:: Data records

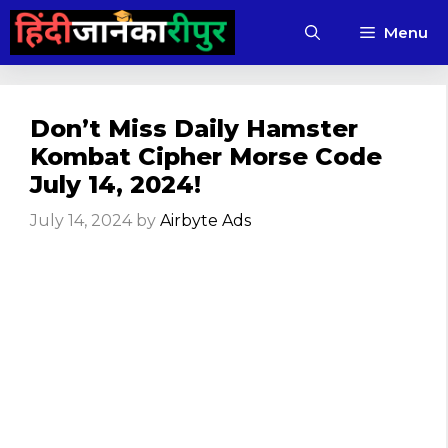
Skip
Menu
to
content
Don’t Miss Daily Hamster
Kombat Cipher Morse Code
July 14, 2024!
July 14, 2024
by
Airbyte Ads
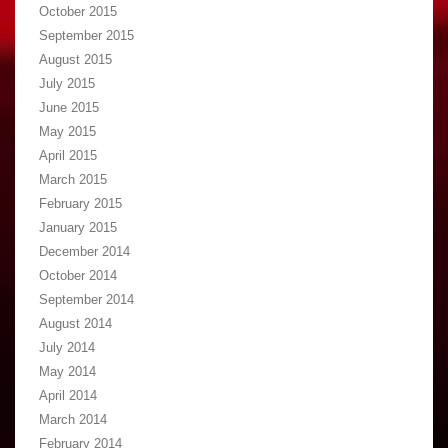
October 2015
September 2015
August 2015
July 2015
June 2015
May 2015
April 2015
March 2015
February 2015
January 2015
December 2014
October 2014
September 2014
August 2014
July 2014
May 2014
April 2014
March 2014
February 2014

::::

■ **Task details**
All the data above is to be transcribed exactly, with no pictures included.

■ **Result of this exercise**
Skip
Menu
to
content
Don’t Miss Daily Hamster
Kombat Cipher Morse Code
July 14, 2024!
July 14, 2024
by
Airbyte Ads
October 2015
September 2015
August 2015
July 2015
June 2015
May 2015
April 2015
March 2015
February 2015
January 2015
December 2014
October 2014
September 2014
August 2014
July 2014
May 2014
April 2014
March 2014
February 2014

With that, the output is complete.